16 Ocak 2010 Cumartesi

TEVRİYE




Edebiyatta nükte yapmak amacıyla bir sözcüğü birden fazla anlamıyla kullanma sanatıdır. Bu sanatta kelimenin iki gerçek anlamından biri yakın biri uzak anlamdır. Sözün yakın anlamı söylenir, uzak anlamı kastedilir. Daha doğrusu uzak anlam okuyucunun hemen kavrayamayacağı biçimde gizlenir. Okur yakın anlamla oyalanır fakat anlatılmak istenen uzak anlamı sonra fark eder böylece şiire güzellik katılmış olur.

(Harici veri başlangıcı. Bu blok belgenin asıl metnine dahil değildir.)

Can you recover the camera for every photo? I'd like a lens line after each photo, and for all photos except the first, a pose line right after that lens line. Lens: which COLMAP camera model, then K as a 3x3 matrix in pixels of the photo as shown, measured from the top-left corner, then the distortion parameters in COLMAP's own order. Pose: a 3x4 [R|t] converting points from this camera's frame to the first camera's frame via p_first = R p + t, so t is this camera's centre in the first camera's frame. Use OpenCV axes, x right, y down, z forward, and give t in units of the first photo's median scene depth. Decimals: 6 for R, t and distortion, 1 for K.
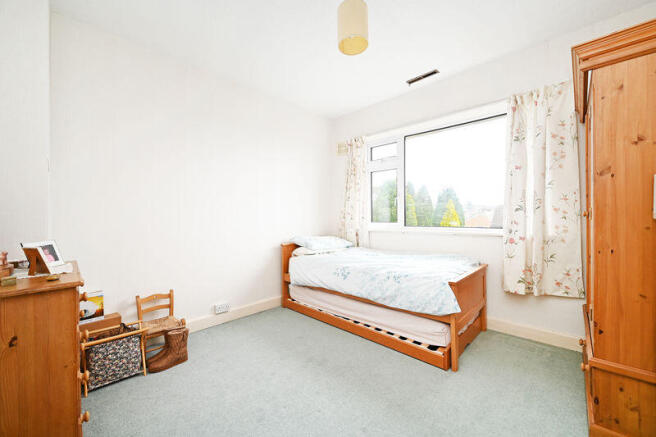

Bu kadar letâfet çünkü sende var
Beyaz gerdanında bir de ben gerek

Bu dizelerde ben sözcüğüyle tevriye yapılmıştır. “Ben” yüzde bulunan siyah lekelerdir.Bu yakın anlamdır uzak anlamında ise şairin kendi kişiliği,birinci tekil şahısı olan “ben” vardır.

Sarımsak da acı; ama her eve lazım bir dişi

Sarımsağın tanesi parçası anlamındaki diş yakın anlamdır, Hemen akla geliyor. “bayan, kadın” anlamındaki dişi sözcüğü ise uzak anlamındadır.

Dedim dilber niçin sararıp soldun
Dedi : Çekdiceğim dil yâresidir.


“Dil yâresi” sözünde tevriye vardır.Dil sözcüğü hem “tat alma organı” hem de “gönül, yürek” anlamlarında kullanılmıştır.Şair, yakın olan dilindeki yaranın kendisinin sararıp solmasına yol açtığını söylerken uzak anlam olan bir güzele olan aşkı nedeniyle böyle sararıp solduğunu anlatmak istemiştir.

Sordum nigârı dedi ahbab
Semt-i Vefa’da doğru yoldadır.


Bu mısralarda “Vefa Semti” sözleri ile tevriye yapılmıştır.Vefa sözcüğünün ilk anlamı sözünde durmaktır. Uzak anlamı ise İstanbul’da bir semt adıdır.

Biri var pencerede
Pencere önlerinde ağlar, durur.

Bu dizelerde “ağlar, durur” sözlerinde tevriye vardır. Sözcük “ağlamak” eyleminin geniş zaman çekimi olarak ve “balık ağları” Yakın anlam olarak “ağlamak” anlamı söylenirken uzak anlam dairesinde “balık ağları” kastedilmiş, böylece tevriye yapılmıştır.

Bana Tahir Efendi kelp demiş.
İltifatı bu sözde zâhirdir.
Mâlikî benim mezhebim zira
İtikadımca kelp Tâhir’dir.


“Tâhir” sözcüğünde tevriye vardır.Birincisi temiz anlamında kullanılması, ikincisi ise özel isim olmasıdır. Şair kelp diye bahsettiği köpeğin Malikî mezhebine göre temiz olduğunu söylüyormuş gibi davranıyor; ama asıl kastettiği anlam kendisine kelp(köpek) diyen Tahir Efendi’nin köpek olmasıdır.

Ulusun, korkma nasıl böyle bir imanı boğar
Medeniyet dediğin tek dişi kalmış canavar.


“Ulusun” sözcüğündeki tevriyeyi hemen görmüş olmalısınız.İki gerçek enlemından biri milletin ulu, yüce olduğudur. İkincisi ise medeniyet adlı tek dişi kalmış canavarın homurtusu olan “uluma” eylemidir.